[Code Understanding] Decoder in Pytorch

MikoLoki · March 12, 2017, 12:06am

Hey,

I am new to OpenNMT and do not understand the forward pass in the Decoder (code here). It uses the StackedLSTM module and unrolls the LSTM within the for loop lines 113-121. At each iteration it receives a new vector of cell and output states from its StackedLSTM. The way I am reading the code it discards this new cell state and keeps passing the initial state at each iteration (Line 118). When I changed that line so that it overrides the ‘hidden’ variable with the new cell state, the behavior during training does not seem to change. I guess I must misunderstand something, someone can help?

Best,
Miko

guillaumekln · March 12, 2017, 10:05am

Line 118 is indeed incorrect. It should be:

output, hidden = self.rnn(emb_t, hidden)

Will get fixed by:

https://github.com/pytorch/examples/pull/82

MikoLoki · March 13, 2017, 8:05am

Oh alright thanks for clarifying.

MikoLoki · March 13, 2017, 11:14pm

So in the current model, the prediction of word i is a function f(i-1, s_0) of the previous word and the last hidden state of the encoder, is that right? I find it surprising that a bigram language model can produce good translations.

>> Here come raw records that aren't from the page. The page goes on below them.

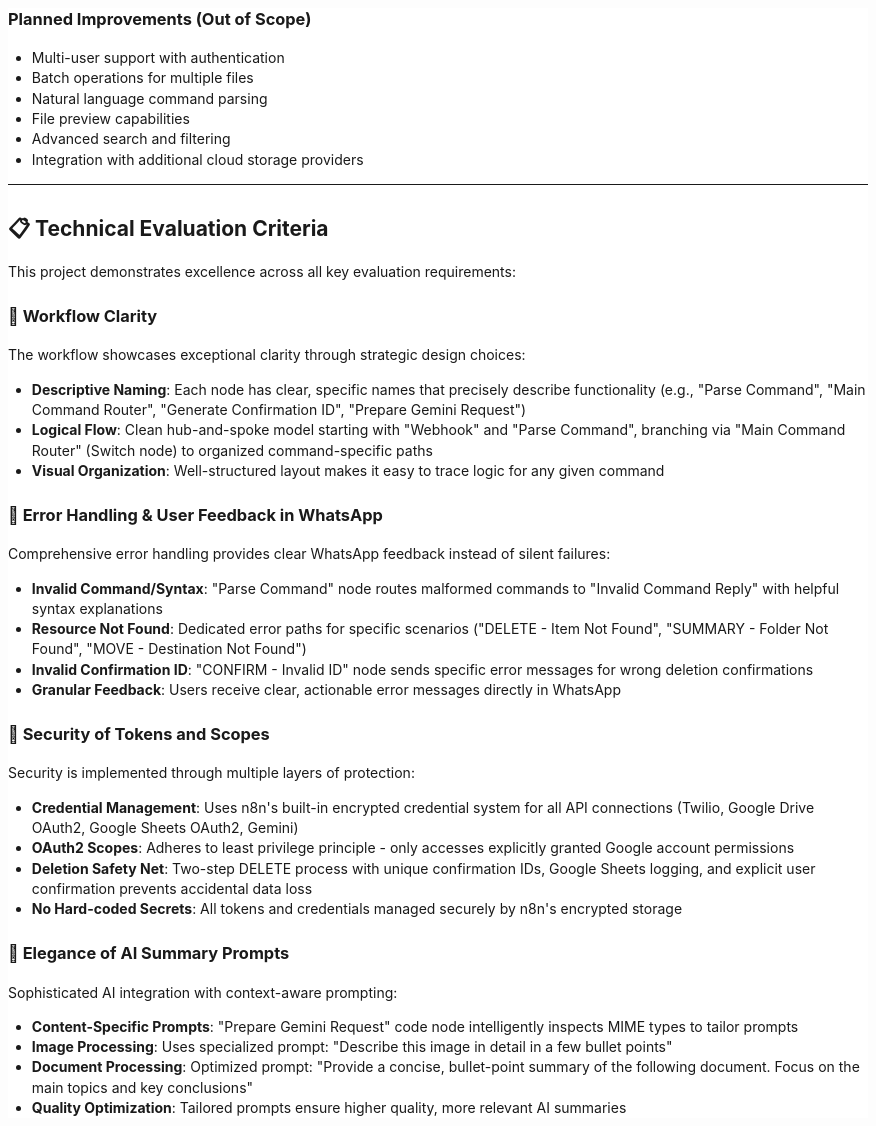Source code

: ### Planned Improvements (Out of Scope)

- Multi-user support with authentication
- Batch operations for multiple files
- Natural language command parsing
- File preview capabilities
- Advanced search and filtering
- Integration with additional cloud storage providers

---

## 📋 Technical Evaluation Criteria

This project demonstrates excellence across all key evaluation requirements:

### 🔄 **Workflow Clarity**
The workflow showcases exceptional clarity through strategic design choices:
- **Descriptive Naming**: Each node has clear, specific names that precisely describe functionality (e.g., "Parse Command", "Main Command Router", "Generate Confirmation ID", "Prepare Gemini Request")
- **Logical Flow**: Clean hub-and-spoke model starting with "Webhook" and "Parse Command", branching via "Main Command Router" (Switch node) to organized command-specific paths
- **Visual Organization**: Well-structured layout makes it easy to trace logic for any given command

### 🚨 **Error Handling & User Feedback in WhatsApp**
Comprehensive error handling provides clear WhatsApp feedback instead of silent failures:
- **Invalid Command/Syntax**: "Parse Command" node routes malformed commands to "Invalid Command Reply" with helpful syntax explanations
- **Resource Not Found**: Dedicated error paths for specific scenarios ("DELETE - Item Not Found", "SUMMARY - Folder Not Found", "MOVE - Destination Not Found")
- **Invalid Confirmation ID**: "CONFIRM - Invalid ID" node sends specific error messages for wrong deletion confirmations
- **Granular Feedback**: Users receive clear, actionable error messages directly in WhatsApp

### 🔐 **Security of Tokens and Scopes**
Security is implemented through multiple layers of protection:
- **Credential Management**: Uses n8n's built-in encrypted credential system for all API connections (Twilio, Google Drive OAuth2, Google Sheets OAuth2, Gemini)
- **OAuth2 Scopes**: Adheres to least privilege principle - only accesses explicitly granted Google account permissions
- **Deletion Safety Net**: Two-step DELETE process with unique confirmation IDs, Google Sheets logging, and explicit user confirmation prevents accidental data loss
- **No Hard-coded Secrets**: All tokens and credentials managed securely by n8n's encrypted storage

### 🤖 **Elegance of AI Summary Prompts**
Sophisticated AI integration with context-aware prompting:
- **Content-Specific Prompts**: "Prepare Gemini Request" code node intelligently inspects MIME types to tailor prompts
- **Image Processing**: Uses specialized prompt: "Describe this image in detail in a few bullet points"
- **Document Processing**: Optimized prompt: "Provide a concise, bullet-point summary of the following document. Focus on the main topics and key conclusions"
- **Quality Optimization**: Tailored prompts ensure higher quality, more relevant AI summaries
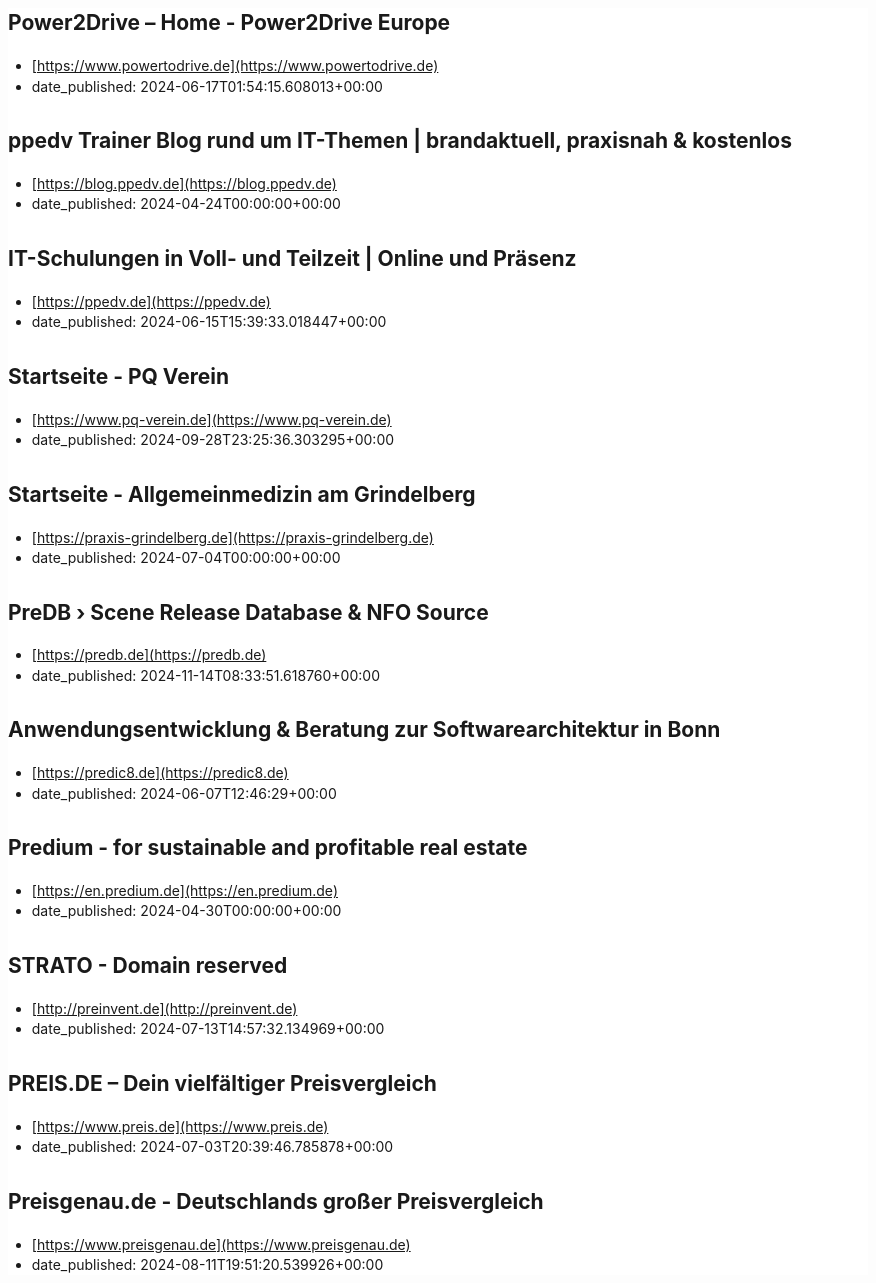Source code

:  ## Power2Drive – Home - Power2Drive Europe
 - [https://www.powertodrive.de](https://www.powertodrive.de)
 - date_published: 2024-06-17T01:54:15.608013+00:00

 ## ppedv Trainer Blog rund um IT-Themen | brandaktuell, praxisnah & kostenlos
 - [https://blog.ppedv.de](https://blog.ppedv.de)
 - date_published: 2024-04-24T00:00:00+00:00

 ## IT-Schulungen in Voll- und Teilzeit | Online und Präsenz
 - [https://ppedv.de](https://ppedv.de)
 - date_published: 2024-06-15T15:39:33.018447+00:00

 ## Startseite - PQ Verein
 - [https://www.pq-verein.de](https://www.pq-verein.de)
 - date_published: 2024-09-28T23:25:36.303295+00:00

 ## Startseite - Allgemeinmedizin am Grindelberg
 - [https://praxis-grindelberg.de](https://praxis-grindelberg.de)
 - date_published: 2024-07-04T00:00:00+00:00

 ## PreDB › Scene Release Database & NFO Source
 - [https://predb.de](https://predb.de)
 - date_published: 2024-11-14T08:33:51.618760+00:00

 ## Anwendungsentwicklung & Beratung zur Softwarearchitektur in Bonn
 - [https://predic8.de](https://predic8.de)
 - date_published: 2024-06-07T12:46:29+00:00

 ## Predium - for sustainable and profitable real estate
 - [https://en.predium.de](https://en.predium.de)
 - date_published: 2024-04-30T00:00:00+00:00

 ## STRATO - Domain reserved
 - [http://preinvent.de](http://preinvent.de)
 - date_published: 2024-07-13T14:57:32.134969+00:00

 ## PREIS.DE – Dein vielfältiger Preisvergleich
 - [https://www.preis.de](https://www.preis.de)
 - date_published: 2024-07-03T20:39:46.785878+00:00

 ## Preisgenau.de - Deutschlands großer Preisvergleich
 - [https://www.preisgenau.de](https://www.preisgenau.de)
 - date_published: 2024-08-11T19:51:20.539926+00:00
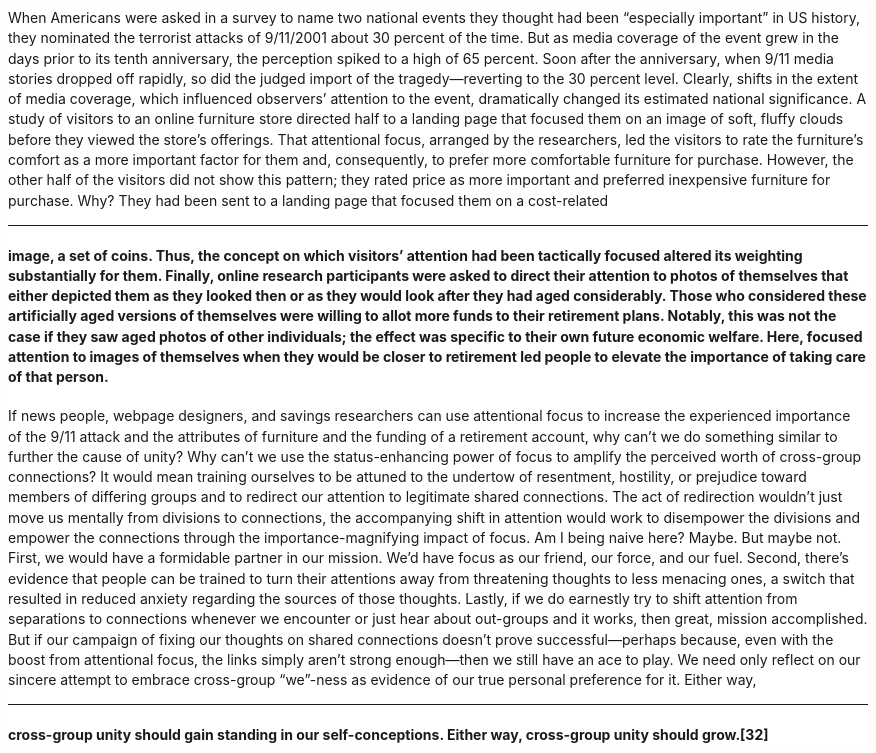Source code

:  When Americans were asked in a survey to name two national events they thought had been “especially important” in US history, they nominated the terrorist attacks of 9/11/2001 about 30 percent of the time. But as media coverage of the event grew in the days prior to its tenth anniversary, the perception spiked to a high of 65 percent. Soon after the anniversary, when 9/11 media stories dropped off rapidly, so did the judged import of the tragedy—reverting to the 30 percent level. Clearly, shifts in the extent of media coverage, which influenced observers’ attention to the event, dramatically changed its estimated national significance. A study of visitors to an online furniture store directed half to a landing page that focused them on an image of soft, fluffy clouds before they viewed the store’s offerings. That attentional focus, arranged by the researchers, led the visitors to rate the furniture’s comfort as a more important factor for them and, consequently, to prefer more comfortable furniture for purchase. However, the other half of the visitors did not show this pattern; they rated price as more important and preferred inexpensive furniture for purchase. Why? They had been sent to a landing page that focused them on a cost-related

-----

#### image, a set of coins. Thus, the concept on which visitors’ attention had been tactically focused altered its weighting substantially for them. Finally, online research participants were asked to direct their attention to photos of themselves that either depicted them as they looked then or as they would look after they had aged considerably. Those who considered these artificially aged versions of themselves were willing to allot more funds to their retirement plans. Notably, this was not the case if they saw aged photos of other individuals; the effect was specific to their own future economic welfare. Here, focused attention to images of themselves when they would be closer to retirement led people to elevate the importance of taking care of that person.
 If news people, webpage designers, and savings researchers can use attentional focus to increase the experienced importance of the 9/11 attack and the attributes of furniture and the funding of a retirement account, why can’t we do something similar to further the cause of unity? Why can’t we use the status-enhancing power of focus to amplify the perceived worth of cross-group connections? It would mean training ourselves to be attuned to the undertow of resentment, hostility, or prejudice toward members of differing groups and to redirect our attention to legitimate shared connections. The act of redirection wouldn’t just move us mentally from divisions to connections, the accompanying shift in attention would work to disempower the divisions and empower the connections through the importance-magnifying impact of focus. Am I being naive here? Maybe. But maybe not.
 First, we would have a formidable partner in our mission. We’d have focus as our friend, our force, and our fuel. Second, there’s evidence that people can be trained to turn their attentions away from threatening thoughts to less menacing ones, a switch that resulted in reduced anxiety regarding the sources of those thoughts. Lastly, if we do earnestly try to shift attention from separations to connections whenever we encounter or just hear about out-groups and it works, then great, mission accomplished. But if our campaign of fixing our thoughts on shared connections doesn’t prove successful—perhaps because, even with the boost from attentional focus, the links simply aren’t strong enough—then we still have an ace to play. We need only reflect on our sincere attempt to embrace cross-group “we”-ness as evidence of our true personal preference for it. Either way,

-----

#### cross-group unity should gain standing in our self-conceptions. Either way, cross-group unity should grow.[32]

guillaumekln · March 14, 2017, 9:59am

The prediction of word is a function of:

the previous decoder hidden states (for t = 0, it is the last encoder hidden states)
the previous word
the previous context vector (output of the attention layer)
the output of every encoder timesteps

MikoLoki · March 14, 2017, 2:59pm

Hello Guillaume, thanks again. Doesn’t the error in line 118 mean that the decoder hidden states do not propagate through the network, and thus are equal for every t?

guillaumekln · March 14, 2017, 3:01pm

Exactly, so if you take into account this coding mistake the word prediction is not a function of the previous decoder hidden states but only the last encoder hidden states.

MikoLoki · March 14, 2017, 3:03pm

Alright, I think I got it now. Thanks!